Desci em Brixton, um bairro de periferia que era diferente da Londres glamurosa e animada. Peguei o celular e olhei o endereço que constava: Brixton Road 236 A23. Fui andando até lá e quando cheguei em frente ao prédio de tijolinhos marrons percebi que não tinha ideia de como ia entrar já que Ulisses não sabia que iria. Olhei em volta e pude notar algumas lojas e vários prédios muito parecidos com esse, era cerca de 14:00 de um domingo e eu tinha um pequeno pressentimento de que talvez Ulisses não estivesse em casa. Encarei a porta branca a minha frente, ao lado um pequeno interfone que possuía números que variavam de acordo com os apartamentos, praguejei baixinho pois havia esquecido de perguntar o número do apartamento.

— Você precisa de ajuda? - ouvi uma voz idosa ao meu lado e me virei, era um senhor calvo de mais ou menos uns 70 anos, tinha os olhos tão azuis quanto os de Cezar e segurava uma sacola de feira.

— Perdão. - Respondi em inglês como ele. - Tenho um amigo, o nome dele é Ulisses Richter, eu vim fazer uma visita, só que esqueci de perguntar o número do apartamento. - Dei uma pequena risada envergonhada.

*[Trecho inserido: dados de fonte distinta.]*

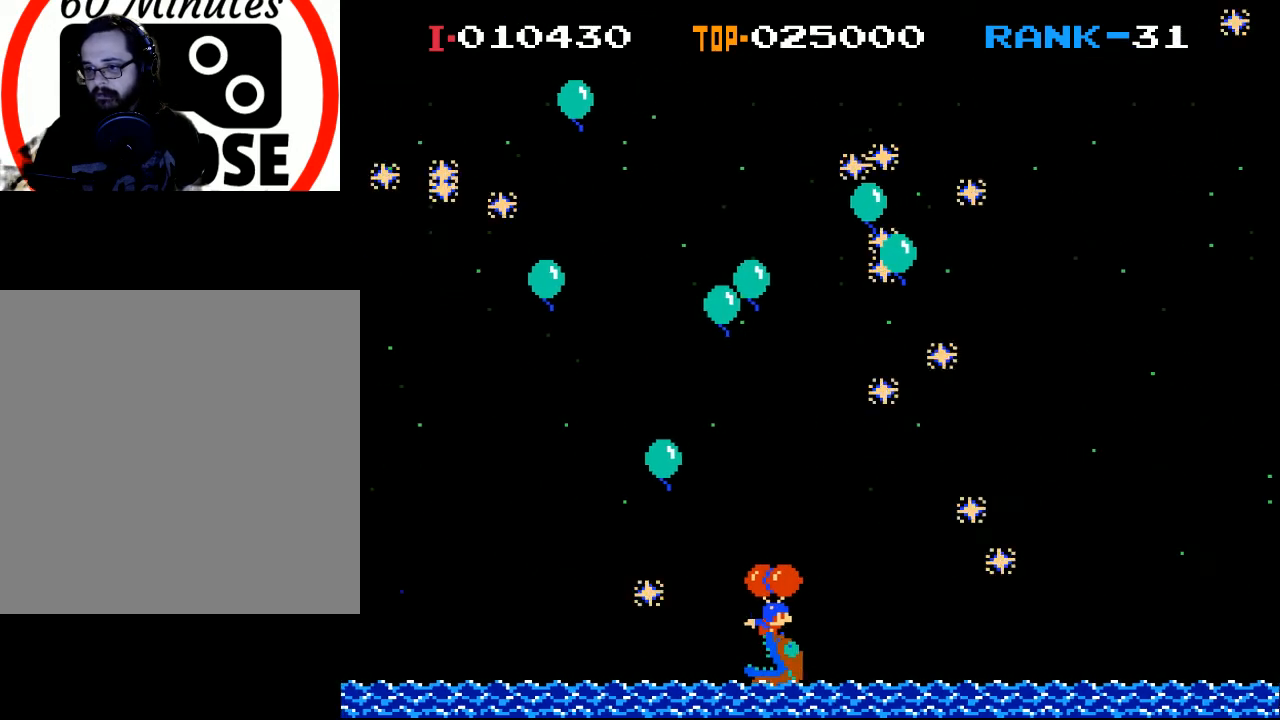
{"buttons": ["X"], "left_stick": "center", "events": [[433, "DPAD_RIGHT", "up"]]}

O velho senhor pareceu desconfiar um pouco de mim, me observou franzindo o cenho enquanto dizia:

— Porque não liga para ele? - o senhor piscava lentamente como que aguardando qualquer vacilo meu e eu pude sentir as minhas mãos suando.

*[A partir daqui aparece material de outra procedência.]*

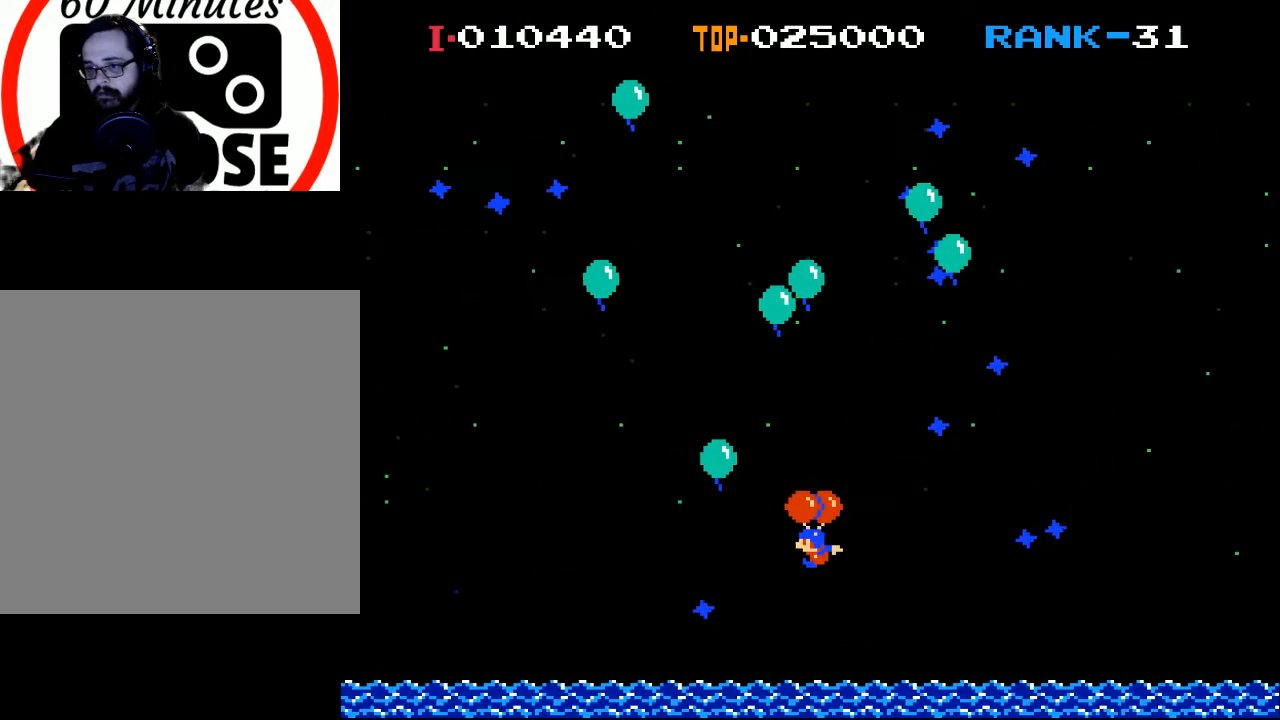
{"buttons": ["X"], "left_stick": "center", "events": [[33, "DPAD_LEFT", "down"], [100, "DPAD_LEFT", "up"], [267, "DPAD_LEFT", "down"], [300, "X", "up"], [367, "DPAD_LEFT", "up"], [433, "X", "down"]]}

— Ele não sabe que estou aqui, é uma surpresa. - Ele assentiu e retirou um pequeno molho de chaves do bolso.

— Sabe eu sou o síndico desse prédio e o seu amigo é a pessoa mais quieta que conheci, muito simpático, mas, sempre sozinho.

Escolheu a chave e a colocou na fechadura. –  Naquela idade namorava várias garotas e nunca vi ele com nenhuma, mas, quando uma vez fui resolver um vazamento em sua casa...- abriu a porta principal do prédio e entramos no primeiro andar, o velho homem fechou a porta e se virou para mim me encarando. – Eu vi uma foto sua.- arregalei um pouco os olhos e ele sorriu.- Vocês estavam mais novos e ele estava mais feliz do que eu o vi nesses últimos quatro anos.- Dei um sorriso nervoso e o senhor abriu a porta de seu apartamento que ficava de frente para a saída do prédio, entrou no mesmo e antes de fechar a porta disse: - Ele mora no 26b no segundo andar. Boa sorte.

A porta do velho senhor se fechou e eu encarei a escada que ficava ao meu lado, subi lentamente respirando fundo para me acalmar tentando colocar os prós de ver Ulisses e não os contras em minha cabeça. Por que guardar uma foto minha? Eu me lembrava perfeitamente do dia em que tiramos a foto e no fundo talvez sabia o motivo.

Quando o lance de escadas terminou eu estava em um grande corredor, olhei para o apartamento no fim dele e na porta marrom o 26b se destacava em um tom verde. Dei alguns passos lentos em direção a porta e quando atingi a metade do corredor a porta do apartamento dele se abriu.

Um homem de calça jeans azul escuro e suéter saiu. Era Ulisses. Olhava para baixo em direção a maçaneta e não me viu no corredor, trancou a porta rapidamente de costas para mim e logo após isso se virou e começou a andar, porém, parou assustado quando me viu.

Os olhos escuros se arregalaram por baixo dos óculos redondos de grau e seu corpo estava imóvel no corredor assim como o meu, minhas mãos estavam juntas em frente ao meu corpo e mais suadas que o normal. Eu conseguia sentir o meu coração palpitando e em minha cabeça as lembranças passaram como um turbilhão. Ninguém disse nada, apenas ficamos parados observado um ao outro e o que tinha mudado. Ulisses estava mais forte e os cabelos negros estavam jogados para o lado como sempre. Quando ia abrir a boca para falar ele arqueou a sobrancelha assim como Cezar fazia o que me atingiu como uma facada. Olhei para minha mão esquerda onde o anel de noivado estava e percebi que ver Ulisses tinha sido uma má ideia. Lembrei das palavras de Cezar e meus olhos começaram a marejar.

— Me desculpe, isso foi uma má ideia. - antes de começar a chorar me virei e corri em direção a saída.